The best proof of the correctness of Mr. Olmert's view is to imagine what would be happening today if the shoe were on the other foot. Imagine if the Palestinians had won and many Israelis had been forced to leave, while others left of their own volition or as the result of fear. Now imagine those Jews seeking a right of return, either in the immediate aftermath of the war or 60 years later. It is inconceivable that a Palestinian state would grant Jewish refugees a right of return. Certainly that would be true if the number of Israeli refugees and their descendants threatened to outnumber the Palestinian population. How can a right of return go only one way? Has Yemen offered its Jewish refugee population any right of return or compensation? Has Egypt? Has Iran? Has Iraq? Has Syria? Of course not.
Of all the post-WWII refugee claims, the Palestinian claim is the weakest, and yet it has received the widest and most vocal support from the United Nations and the international community.
Having concluded that Olmert was right as a matter of principle, I also believe that he may have been wrong as a matter of tactics.

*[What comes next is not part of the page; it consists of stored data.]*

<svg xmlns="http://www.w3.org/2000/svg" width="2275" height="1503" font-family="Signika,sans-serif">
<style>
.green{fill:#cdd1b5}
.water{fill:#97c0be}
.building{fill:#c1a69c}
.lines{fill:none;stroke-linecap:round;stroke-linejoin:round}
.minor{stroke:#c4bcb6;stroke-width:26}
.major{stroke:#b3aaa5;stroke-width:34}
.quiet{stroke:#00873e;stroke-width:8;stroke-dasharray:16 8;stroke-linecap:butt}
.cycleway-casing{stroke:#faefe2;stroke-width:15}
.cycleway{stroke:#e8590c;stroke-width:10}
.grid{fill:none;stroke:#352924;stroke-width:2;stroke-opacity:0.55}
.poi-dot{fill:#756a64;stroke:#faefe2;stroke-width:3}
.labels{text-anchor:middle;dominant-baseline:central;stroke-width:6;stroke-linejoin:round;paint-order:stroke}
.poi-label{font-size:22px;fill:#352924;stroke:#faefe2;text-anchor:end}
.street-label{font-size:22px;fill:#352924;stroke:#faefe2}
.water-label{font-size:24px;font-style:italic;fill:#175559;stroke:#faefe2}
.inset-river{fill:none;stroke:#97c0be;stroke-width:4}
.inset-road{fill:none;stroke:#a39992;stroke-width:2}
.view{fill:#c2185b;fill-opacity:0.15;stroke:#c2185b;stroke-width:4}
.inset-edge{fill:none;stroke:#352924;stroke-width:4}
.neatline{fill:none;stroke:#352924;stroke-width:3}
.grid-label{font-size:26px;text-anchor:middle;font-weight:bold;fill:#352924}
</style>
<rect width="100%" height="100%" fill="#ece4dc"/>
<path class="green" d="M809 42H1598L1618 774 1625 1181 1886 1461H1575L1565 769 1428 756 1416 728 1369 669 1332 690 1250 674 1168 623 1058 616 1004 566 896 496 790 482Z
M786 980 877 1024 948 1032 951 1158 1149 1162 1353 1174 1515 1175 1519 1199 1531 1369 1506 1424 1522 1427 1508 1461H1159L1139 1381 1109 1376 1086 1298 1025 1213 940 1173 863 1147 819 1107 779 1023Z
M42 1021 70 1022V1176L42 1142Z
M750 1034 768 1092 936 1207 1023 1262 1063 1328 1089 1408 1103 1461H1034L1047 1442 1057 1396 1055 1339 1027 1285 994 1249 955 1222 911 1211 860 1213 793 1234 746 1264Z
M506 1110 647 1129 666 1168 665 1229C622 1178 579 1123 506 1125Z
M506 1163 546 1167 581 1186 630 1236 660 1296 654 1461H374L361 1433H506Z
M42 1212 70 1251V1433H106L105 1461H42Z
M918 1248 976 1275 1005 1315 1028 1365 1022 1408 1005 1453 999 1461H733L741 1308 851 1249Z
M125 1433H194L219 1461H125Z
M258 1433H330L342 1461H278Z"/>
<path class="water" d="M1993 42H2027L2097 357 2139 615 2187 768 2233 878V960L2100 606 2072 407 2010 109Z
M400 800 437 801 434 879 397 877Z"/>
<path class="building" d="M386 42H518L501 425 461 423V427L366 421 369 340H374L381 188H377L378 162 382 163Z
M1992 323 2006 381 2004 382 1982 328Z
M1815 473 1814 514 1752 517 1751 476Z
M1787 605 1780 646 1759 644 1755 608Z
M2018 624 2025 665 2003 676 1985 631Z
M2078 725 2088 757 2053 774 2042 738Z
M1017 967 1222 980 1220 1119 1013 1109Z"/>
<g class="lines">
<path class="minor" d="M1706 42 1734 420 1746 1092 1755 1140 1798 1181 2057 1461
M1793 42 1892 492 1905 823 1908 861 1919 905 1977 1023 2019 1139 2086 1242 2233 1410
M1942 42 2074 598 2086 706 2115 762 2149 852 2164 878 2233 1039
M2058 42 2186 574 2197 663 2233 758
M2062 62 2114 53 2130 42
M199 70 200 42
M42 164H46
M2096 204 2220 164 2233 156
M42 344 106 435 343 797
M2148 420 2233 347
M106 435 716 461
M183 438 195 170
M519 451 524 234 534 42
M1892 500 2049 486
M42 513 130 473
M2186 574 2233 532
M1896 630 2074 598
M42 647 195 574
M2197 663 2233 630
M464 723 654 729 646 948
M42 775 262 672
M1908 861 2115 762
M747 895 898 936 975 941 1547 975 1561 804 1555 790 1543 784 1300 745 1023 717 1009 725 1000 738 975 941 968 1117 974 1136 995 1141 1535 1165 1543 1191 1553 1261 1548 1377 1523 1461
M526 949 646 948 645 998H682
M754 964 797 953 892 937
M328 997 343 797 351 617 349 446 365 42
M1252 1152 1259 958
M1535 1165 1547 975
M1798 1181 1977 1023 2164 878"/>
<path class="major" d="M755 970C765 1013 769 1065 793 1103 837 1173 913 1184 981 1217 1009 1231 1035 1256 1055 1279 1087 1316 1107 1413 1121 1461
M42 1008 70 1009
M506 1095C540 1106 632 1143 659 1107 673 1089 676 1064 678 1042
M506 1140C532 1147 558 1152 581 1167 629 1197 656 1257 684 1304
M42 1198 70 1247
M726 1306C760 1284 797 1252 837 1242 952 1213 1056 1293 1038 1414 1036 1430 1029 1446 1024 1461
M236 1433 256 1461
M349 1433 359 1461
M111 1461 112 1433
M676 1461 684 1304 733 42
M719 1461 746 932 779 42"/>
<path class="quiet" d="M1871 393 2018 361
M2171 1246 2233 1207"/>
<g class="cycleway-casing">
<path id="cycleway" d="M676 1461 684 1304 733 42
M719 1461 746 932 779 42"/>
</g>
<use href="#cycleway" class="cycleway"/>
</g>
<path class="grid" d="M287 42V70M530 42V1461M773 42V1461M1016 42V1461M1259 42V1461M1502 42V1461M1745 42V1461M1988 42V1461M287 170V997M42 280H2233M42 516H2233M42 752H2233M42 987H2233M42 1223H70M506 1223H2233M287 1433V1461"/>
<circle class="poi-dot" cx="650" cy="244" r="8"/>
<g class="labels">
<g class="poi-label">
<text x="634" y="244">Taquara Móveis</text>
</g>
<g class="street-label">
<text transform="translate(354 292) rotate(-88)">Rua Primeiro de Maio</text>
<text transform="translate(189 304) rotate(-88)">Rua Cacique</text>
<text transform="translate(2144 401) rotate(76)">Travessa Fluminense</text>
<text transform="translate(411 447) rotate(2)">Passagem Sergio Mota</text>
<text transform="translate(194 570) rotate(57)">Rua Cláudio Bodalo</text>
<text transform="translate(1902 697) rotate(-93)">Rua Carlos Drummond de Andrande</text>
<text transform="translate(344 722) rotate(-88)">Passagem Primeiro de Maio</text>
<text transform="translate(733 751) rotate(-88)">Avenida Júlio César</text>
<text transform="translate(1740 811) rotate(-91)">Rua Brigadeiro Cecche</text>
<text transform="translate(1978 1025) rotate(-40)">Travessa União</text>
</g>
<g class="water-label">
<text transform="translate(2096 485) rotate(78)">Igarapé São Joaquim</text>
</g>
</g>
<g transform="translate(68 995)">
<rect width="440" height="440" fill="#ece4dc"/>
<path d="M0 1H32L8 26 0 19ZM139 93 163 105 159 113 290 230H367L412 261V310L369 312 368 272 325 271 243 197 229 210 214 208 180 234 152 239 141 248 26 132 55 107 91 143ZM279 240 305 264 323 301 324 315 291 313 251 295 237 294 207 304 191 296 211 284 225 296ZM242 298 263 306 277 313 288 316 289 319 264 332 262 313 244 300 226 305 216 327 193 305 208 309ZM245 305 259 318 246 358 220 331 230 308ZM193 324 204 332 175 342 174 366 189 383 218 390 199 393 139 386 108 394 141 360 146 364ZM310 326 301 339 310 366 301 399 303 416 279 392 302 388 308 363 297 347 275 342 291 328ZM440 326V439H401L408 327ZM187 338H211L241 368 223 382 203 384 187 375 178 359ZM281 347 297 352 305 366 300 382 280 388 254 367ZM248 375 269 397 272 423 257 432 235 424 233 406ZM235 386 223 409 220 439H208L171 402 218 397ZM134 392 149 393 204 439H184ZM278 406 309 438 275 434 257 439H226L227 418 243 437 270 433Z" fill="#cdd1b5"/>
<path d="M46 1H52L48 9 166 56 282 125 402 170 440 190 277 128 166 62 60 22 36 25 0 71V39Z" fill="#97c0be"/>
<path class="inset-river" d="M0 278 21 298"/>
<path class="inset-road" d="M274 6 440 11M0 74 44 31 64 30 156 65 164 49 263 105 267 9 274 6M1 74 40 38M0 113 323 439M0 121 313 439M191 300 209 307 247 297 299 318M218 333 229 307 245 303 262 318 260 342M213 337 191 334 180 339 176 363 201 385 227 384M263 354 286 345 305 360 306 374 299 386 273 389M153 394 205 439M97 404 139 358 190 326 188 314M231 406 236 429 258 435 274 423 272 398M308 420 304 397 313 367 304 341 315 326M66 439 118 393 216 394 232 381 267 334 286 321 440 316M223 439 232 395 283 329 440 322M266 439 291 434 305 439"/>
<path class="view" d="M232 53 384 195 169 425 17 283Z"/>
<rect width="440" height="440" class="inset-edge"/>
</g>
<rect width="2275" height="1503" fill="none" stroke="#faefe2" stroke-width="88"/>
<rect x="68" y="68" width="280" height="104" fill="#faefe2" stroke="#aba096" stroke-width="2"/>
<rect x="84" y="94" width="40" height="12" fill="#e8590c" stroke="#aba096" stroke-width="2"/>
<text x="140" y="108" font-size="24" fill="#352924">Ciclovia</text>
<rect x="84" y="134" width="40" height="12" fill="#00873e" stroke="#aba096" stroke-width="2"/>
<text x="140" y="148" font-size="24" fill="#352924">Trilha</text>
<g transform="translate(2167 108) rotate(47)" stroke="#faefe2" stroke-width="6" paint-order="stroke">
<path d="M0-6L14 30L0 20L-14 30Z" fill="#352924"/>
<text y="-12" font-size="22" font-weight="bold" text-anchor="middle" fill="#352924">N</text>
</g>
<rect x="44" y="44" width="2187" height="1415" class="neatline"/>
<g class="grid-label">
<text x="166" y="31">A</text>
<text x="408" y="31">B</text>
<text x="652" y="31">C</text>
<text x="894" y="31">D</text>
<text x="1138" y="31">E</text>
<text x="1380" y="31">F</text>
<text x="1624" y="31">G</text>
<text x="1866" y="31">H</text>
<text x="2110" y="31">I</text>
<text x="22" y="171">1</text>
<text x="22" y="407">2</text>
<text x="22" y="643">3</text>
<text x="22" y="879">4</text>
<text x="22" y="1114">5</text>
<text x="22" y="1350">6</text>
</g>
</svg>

The Palestinian narrative, whether factually correct or incorrect, is a reality in the minds of most Palestinians. Earlier Israeli prime ministers recognized that and were prepared to compromise principle for a pragmatic peace. They indicated a willingness to accept some symbolic right of return coupled with compensation. As current Israeli Vice Premier Shimon Peres once put it: Don't destroy our enemies' dream; just don't let them turn it into our nightmare.
This issue is of great importance in light of the Saudi peace plan, which is ambiguous on the issue of refugees: demanding a just resolution, but not specifying the details of such a resolution. A just resolution could include a guaranteed right of all refugees and their descendants to return to this newly established Palestinian state, while also allowing those actual refugees – but not their relatives – who can prove they were ejected, to be reunited with families that now live in Israel or to be reasonably compensated for their financial losses. A numerical cap would have to be placed on the number of refugees allowed to move to Israel and their entry would be subject to security requirements. A reciprocal right should be accorded to Jewish refugees from Arab countries.
For peace to be achieved, pragmatism must be balanced with principle. The right of return should be implemented so as to protect Israel against demographic annihilation without denigrating the Palestinian narrative.
• Alan Dershowitz, a professor of law at Harvard University, is the author of "The Case for Peace: How the Arab-Israeli Conflict Can Be Resolved."